Something really thrilling happened this past week. Sam accepted Christ. He's been asking questions lately about Jesus, Heaven, etc., and while I answered them I thought, "Gee, what a perfect opening to share the Gospel with Sam" but come on, the kid's only 4. Almost 5. That's just so young. How can such a little kid understand that kind of a decision? Well, the same way all of us understand it: to the best of our abilities, and of our own free will. I didn't lead Sam so much as showed him how to do it when he said he wanted to. We were coming back from preschool, and he asked some more questions about Jesus. Mainly, he wanted to know where Jesus was, and why he couldn't see Him. So we talked about that for a few minutes. I've always heard that your kids will let you know when they want to accept Jesus, and not to try to push it before that time comes. So I answer his questions when he asks them, and that's it. But today he took it further. After we talked, he was quiet for a moment. And then I heard this sad, quiet little voice from the back seat: "Mom, I miss Jesus. I want Him in my heart."

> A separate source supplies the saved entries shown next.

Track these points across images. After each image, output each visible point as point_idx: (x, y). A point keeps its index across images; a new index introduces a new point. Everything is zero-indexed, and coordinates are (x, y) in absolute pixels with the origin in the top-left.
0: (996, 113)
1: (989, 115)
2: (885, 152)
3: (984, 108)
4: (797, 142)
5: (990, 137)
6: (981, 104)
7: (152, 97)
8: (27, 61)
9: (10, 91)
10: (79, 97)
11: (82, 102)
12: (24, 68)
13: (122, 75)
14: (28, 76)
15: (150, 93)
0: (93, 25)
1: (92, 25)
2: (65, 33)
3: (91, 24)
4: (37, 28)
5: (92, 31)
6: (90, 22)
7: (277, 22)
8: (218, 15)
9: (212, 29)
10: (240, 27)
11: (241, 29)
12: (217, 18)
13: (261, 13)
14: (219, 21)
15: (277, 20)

Well. What could I do? I pulled over into a parking lot and led Sam in the prayer of salvation. I reworded it down to his level, but for once in his life he didn't fidget, fuss, giggle, or lose focus. I was really amazed at how serious he was about it. He meant every word of it. His world is so little, but what's there, he gave completely up to Jesus and it was very sweet. I tried not to cry because, you know, he IS a boy and mushy stuff just irritates him, but when he burst into "Jesus Loves Me" I cracked a little. Then he sang, "Twinkle Twinkle Little Star" but with the words "poop" and "pee" sprinkled liberally throughout. While I was still laughing at that he suddenly stopped and said, "Thanks, Mom." And that's when I really lost it.

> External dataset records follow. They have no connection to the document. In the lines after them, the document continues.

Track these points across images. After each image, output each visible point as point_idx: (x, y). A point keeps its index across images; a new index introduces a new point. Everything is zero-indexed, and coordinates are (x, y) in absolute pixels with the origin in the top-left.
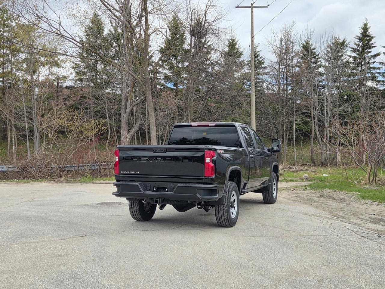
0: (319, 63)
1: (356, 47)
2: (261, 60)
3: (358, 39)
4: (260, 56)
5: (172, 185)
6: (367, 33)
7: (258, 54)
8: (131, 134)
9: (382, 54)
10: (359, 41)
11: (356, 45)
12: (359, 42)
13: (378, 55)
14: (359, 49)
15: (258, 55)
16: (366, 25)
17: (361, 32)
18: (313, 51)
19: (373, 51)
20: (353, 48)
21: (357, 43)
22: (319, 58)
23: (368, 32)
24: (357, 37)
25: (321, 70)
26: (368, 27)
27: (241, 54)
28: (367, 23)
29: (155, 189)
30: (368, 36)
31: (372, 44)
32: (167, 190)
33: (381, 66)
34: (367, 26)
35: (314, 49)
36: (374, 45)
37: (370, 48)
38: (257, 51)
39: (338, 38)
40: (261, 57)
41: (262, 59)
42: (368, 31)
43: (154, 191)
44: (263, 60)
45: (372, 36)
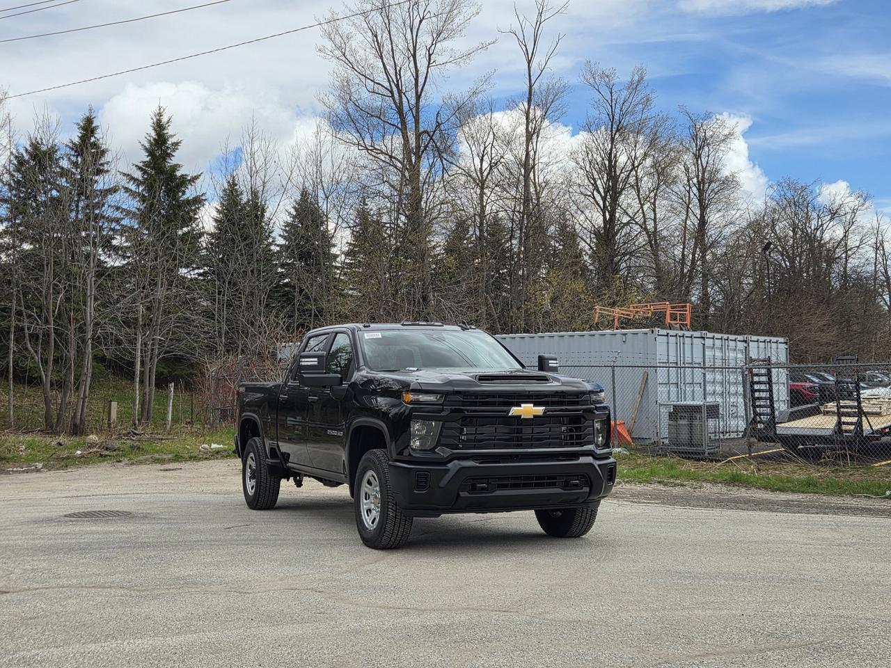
1: (70, 167)
3: (73, 149)
6: (93, 139)
9: (123, 190)
10: (74, 153)
11: (70, 161)
12: (74, 156)
13: (114, 190)
14: (74, 170)
16: (89, 121)
17: (80, 135)
19: (102, 183)
20: (64, 169)
21: (73, 159)
23: (95, 138)
24: (70, 144)
26: (94, 125)
28: (93, 116)
30: (95, 145)
31: (102, 165)
33: (117, 214)
34: (92, 123)
36: (106, 167)
37: (97, 172)
39: (38, 140)
42: (96, 136)
45: (104, 147)
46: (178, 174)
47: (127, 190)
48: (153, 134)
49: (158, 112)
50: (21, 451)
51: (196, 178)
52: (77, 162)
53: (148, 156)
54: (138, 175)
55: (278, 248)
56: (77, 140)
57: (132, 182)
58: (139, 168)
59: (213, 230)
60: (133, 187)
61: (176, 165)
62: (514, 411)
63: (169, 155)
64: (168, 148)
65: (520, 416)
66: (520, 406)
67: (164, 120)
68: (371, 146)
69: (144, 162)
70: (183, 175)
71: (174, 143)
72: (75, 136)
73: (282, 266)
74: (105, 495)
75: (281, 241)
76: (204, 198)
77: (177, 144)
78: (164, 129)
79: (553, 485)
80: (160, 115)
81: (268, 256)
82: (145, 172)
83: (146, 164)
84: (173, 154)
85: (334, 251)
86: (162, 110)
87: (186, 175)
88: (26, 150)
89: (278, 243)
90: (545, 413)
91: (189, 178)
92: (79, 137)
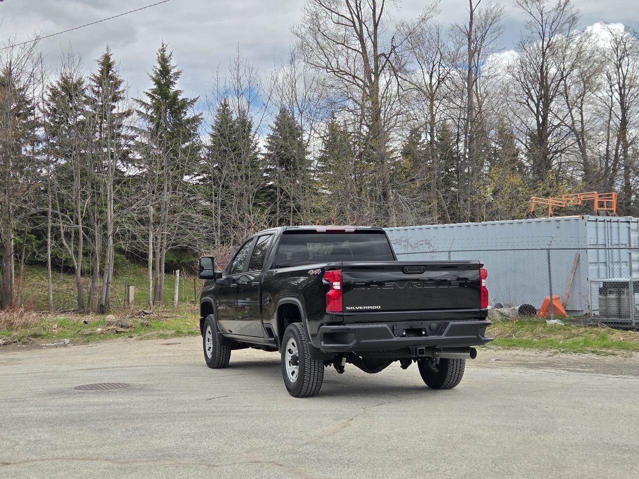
0: (31, 118)
1: (94, 97)
3: (95, 81)
5: (434, 324)
6: (111, 72)
9: (135, 113)
10: (97, 84)
11: (94, 91)
12: (97, 86)
13: (128, 114)
14: (96, 98)
16: (107, 57)
17: (100, 70)
18: (20, 93)
19: (120, 107)
20: (89, 98)
21: (96, 89)
24: (92, 77)
26: (111, 61)
28: (110, 54)
29: (404, 333)
30: (112, 78)
31: (119, 93)
32: (424, 333)
33: (133, 133)
34: (110, 59)
35: (20, 90)
36: (122, 95)
37: (115, 99)
39: (69, 76)
42: (113, 69)
43: (403, 336)
45: (119, 78)
46: (180, 98)
47: (139, 113)
48: (159, 66)
49: (162, 48)
50: (54, 329)
51: (194, 101)
52: (98, 92)
53: (155, 84)
54: (148, 100)
55: (263, 157)
56: (98, 74)
57: (143, 107)
58: (149, 95)
59: (209, 144)
60: (144, 111)
61: (177, 91)
63: (172, 83)
64: (171, 77)
67: (167, 54)
68: (337, 69)
69: (152, 90)
70: (184, 99)
71: (176, 73)
72: (97, 70)
73: (267, 171)
74: (113, 368)
75: (265, 151)
76: (200, 117)
77: (178, 74)
78: (167, 62)
80: (163, 50)
81: (254, 164)
82: (153, 98)
83: (155, 92)
84: (175, 82)
85: (308, 157)
86: (165, 46)
87: (186, 99)
88: (59, 84)
89: (262, 152)
91: (188, 101)
92: (100, 71)
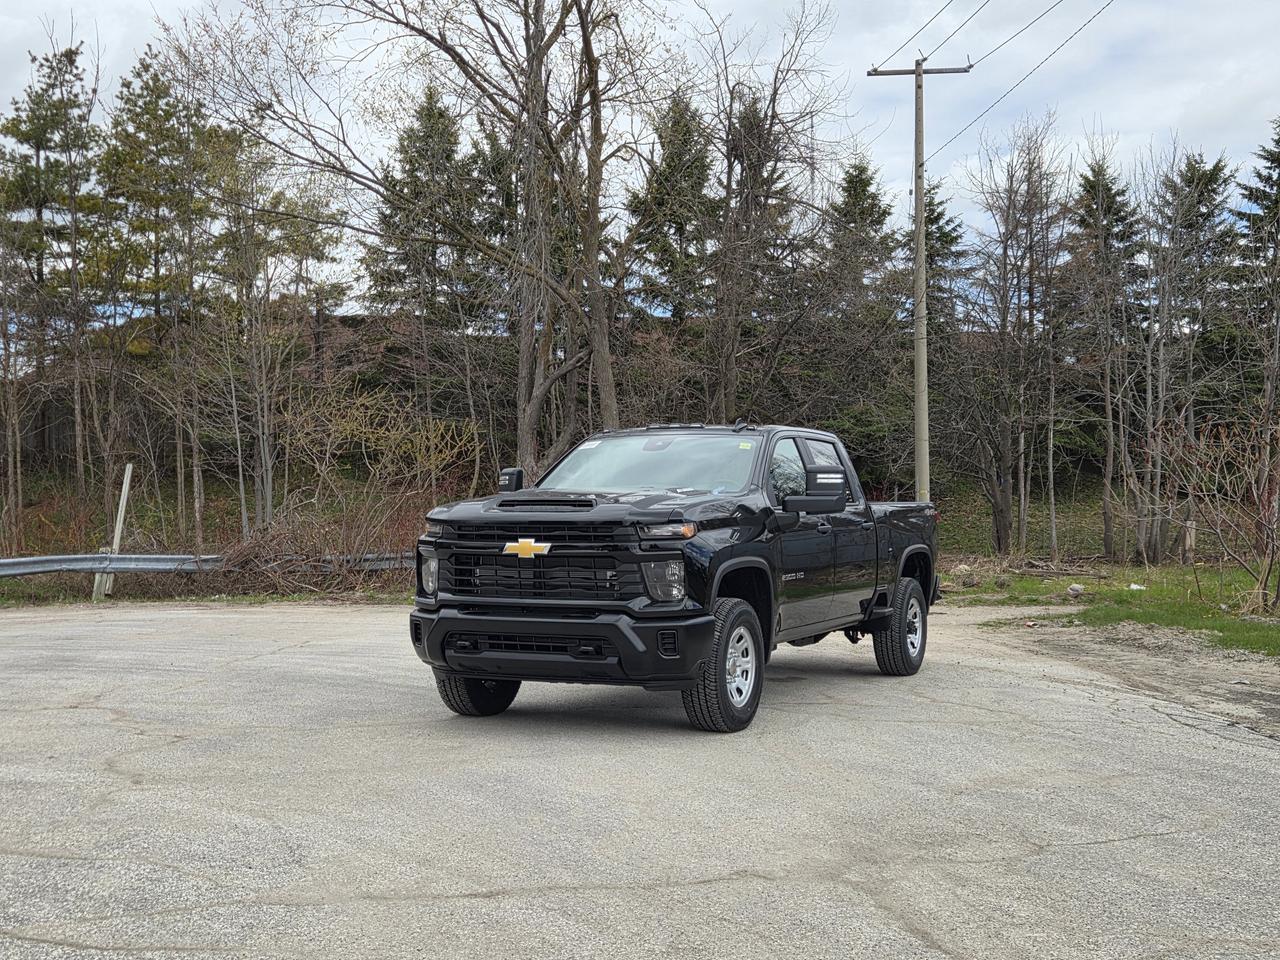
0: (1135, 239)
1: (1261, 186)
2: (948, 228)
3: (1265, 158)
4: (946, 218)
7: (939, 210)
8: (546, 463)
10: (1269, 164)
11: (1259, 175)
12: (1270, 168)
14: (1268, 190)
15: (941, 215)
18: (1119, 199)
20: (1250, 189)
21: (1265, 172)
22: (1137, 222)
24: (1263, 153)
25: (1142, 259)
27: (886, 213)
35: (1122, 193)
38: (936, 201)
39: (1197, 158)
40: (950, 221)
41: (952, 225)
44: (954, 229)
62: (510, 547)
65: (516, 555)
66: (517, 542)
79: (563, 650)
88: (1181, 174)
90: (550, 550)
92: (1275, 141)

SM and I were talking this weekend about how this Easter weekend is so different from the first one, when Jesus died and rose again. Friday night, after Jesus died, his disciples would have scattered and gone into hiding. There would be horror, shock, grief, terror after the crucifixion. Are the Romans going to come get us? Are the Jewish leaders going to come get us? Should we leave town? Are our families in danger? How will we live? Were Jesus' words just metaphors or is all that stuff really going to come true? How can it possibly come true? In contrast, our Friday night was spent buying a new washer and dryer and looking at dresses in the mall. My biggest concern this weekend was not for my life but for the last pair of 9 1/2 wide shoes in Columbia that would match whatever Easter outfit I picked out. I guess it's the same sense of commercialism that plagues most holidays. Do I have enough Easter grass? Enough candy? We didn't have vinegar for the egg dye and SM had to run out late tonight to get some. Are we ready for Sunday? Well, I guess it depends on your perspective. The baskets are ready. The outfits are ready. Baths and showers have been taken, and little munchkins are in bed. The ham's already been cooked. OK, we broke into the Easter cake tonight. It was really good, and we didn't feel guilty about it for one second. So in that respect, yes, we're ready. But as for the other perspective...are we really ready for Sunday? For the surprise the women at the tomb received? I guarantee they weren't ready for that. Are we ready to be shaken to the core to realize that the resurrection was not a metaphor and that the impossible had been made possible? I for one am ready to give thanks that of all the people for whom this is good news, my son is now one of them. He was the last of my family whose future was uncertain; we've all accepted Christ. Granted, as a little kid, if he had died he would still go to heaven, but when he grew up and was fully accountable, what would he choose? I've prayed since he was born, "God, please save my son." And God touched Sam's heart so that he answered that call. Sam was born at Easter, and now he's been saved at Easter. He is safe. I am so thankful. So thankful. I have no fear of death now, not for me nor any of my family. I am ready for Easter.